I got caught up in a discussion on plugins for WordPress today, which got me thinking about some things that I really should share with the Devlounge readership. It might seem a trifle basic to some of you, but you should understand that there are a lot of people who extend and further extend their websites with plugins, widgets, gadgets, gizmos, addons, extensions, or whatever they are called for their publishing platform, and by doing so really just make the visitor’s experience worse.
So what am I talking about, really?
Plugin Overload
Sometimes you stumble over a cool feature that someone has on his or her website. You want it for your own, or your client wants it for their site. Googling it will find a solution, of course, and it might be a plugin for the CMS you’re using.
Excellent! Install! Blam! It’s up!
Then it happens again. And again. It goes on and on, and suddenly you have 20+ plugins installed, and you’re wondering why the reader stats are going down.
The ease of adding plugins makes us sometime forget 5 things:
- Extending the CMS with plugins might strain it more.
- Additional functionality usually means additional database queries, calls to scripting actions, or whatever.
- Widgets hosted on a different server can hog up a site, just because the server they are on isn’t responding properly.
- Too many things at once might clash, because the developers didn’t take everything into consideration.
- Cramming too many features in one place will most likely make it cluttered and unfocused.
It is very easy to just download a plugin and extend our CMS today. A lot of times that is a good thing, but sometimes it goes too far. There really is no telling how well two different plugins will work together. A lot work perfectly well, but some might clash due to poor programming or coincidence. After all, there is no way that the developer can test his work with everything out there, now is there?
There’s also the matter of load times. First of all, the more you put on a site, the bigger it will get and the slower it will load. This is less of an issue today, with high speed internet access, but it is still an issue. Second, if you use external services, like Share This or Disqus for instance, you will have to wait for them before you can use their functionality. If they are implemented right, the rest of the site will load, but that is not always the case. Third, people are impatient, high speed internet access or not – they want everything to happen the moment they click. So when someone finds a link to your Kick Ass Super Duper Post Of Brilliance, clicks in anticipation of reading something genius, and then it loads slooowly, you might just have lost a faithful reader.

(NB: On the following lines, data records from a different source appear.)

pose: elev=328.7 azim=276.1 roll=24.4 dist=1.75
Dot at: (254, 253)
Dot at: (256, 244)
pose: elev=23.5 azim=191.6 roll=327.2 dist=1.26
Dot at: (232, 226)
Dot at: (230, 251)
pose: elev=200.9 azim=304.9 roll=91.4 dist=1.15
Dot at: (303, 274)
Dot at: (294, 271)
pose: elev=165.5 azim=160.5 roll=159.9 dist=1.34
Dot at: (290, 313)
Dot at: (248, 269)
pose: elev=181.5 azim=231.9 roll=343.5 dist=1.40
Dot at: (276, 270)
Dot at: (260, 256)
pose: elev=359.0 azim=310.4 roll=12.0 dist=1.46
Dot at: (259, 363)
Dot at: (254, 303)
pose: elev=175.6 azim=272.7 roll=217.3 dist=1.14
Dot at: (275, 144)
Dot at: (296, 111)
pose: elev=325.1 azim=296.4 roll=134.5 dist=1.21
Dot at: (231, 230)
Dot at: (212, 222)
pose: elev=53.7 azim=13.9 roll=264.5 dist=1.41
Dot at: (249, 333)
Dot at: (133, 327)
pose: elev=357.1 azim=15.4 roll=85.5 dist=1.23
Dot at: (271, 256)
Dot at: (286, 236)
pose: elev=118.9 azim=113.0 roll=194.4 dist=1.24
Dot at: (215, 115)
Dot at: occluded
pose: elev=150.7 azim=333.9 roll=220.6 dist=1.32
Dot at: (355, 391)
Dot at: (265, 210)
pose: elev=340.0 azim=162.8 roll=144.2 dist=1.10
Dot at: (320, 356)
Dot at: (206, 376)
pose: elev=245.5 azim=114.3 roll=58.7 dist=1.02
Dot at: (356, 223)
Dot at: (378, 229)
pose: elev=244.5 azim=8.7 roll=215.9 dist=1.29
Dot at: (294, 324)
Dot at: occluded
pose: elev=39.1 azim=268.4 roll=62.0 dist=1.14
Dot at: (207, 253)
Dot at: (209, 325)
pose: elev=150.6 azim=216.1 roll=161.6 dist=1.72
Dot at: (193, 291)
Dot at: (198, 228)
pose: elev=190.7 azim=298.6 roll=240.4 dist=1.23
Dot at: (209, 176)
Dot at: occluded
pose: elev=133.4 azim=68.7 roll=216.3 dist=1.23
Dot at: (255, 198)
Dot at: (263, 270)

Finally, there is something called two many features as well. Do you really need everything you clutter your site with? Just browsing the blogosphere tells me that the case is usually “probably not”…
The Plugin Rule
So what can you do? I have something I call the Plugin Rule. Basically, it goes something like this:
Never add a plugin for a feature your CMS can do with a little bit of custom coding.
Now, there’s the issue of actually doing that custom coding as well. Let’s say you’re running a WordPress blog and want a submit to Reddit link. You could do that with Share This, with one of the numerous plugins, or you could hack the theme template and add the submit link there. The ideal solution is the last one, since it relies on no plugins nor external services, but not everyone is capable of doing that. They should, of course, choose a plugin that gets the job done. That is, if they really need the feature – otherwise just forget about it.
It all boils down to your level of expertise of course, but try and avoid using plugins for everything. Always search for a less obtrusive solution. And perhaps most important of all: Always question the need of the added functionality. After all, less is sometimes actually more.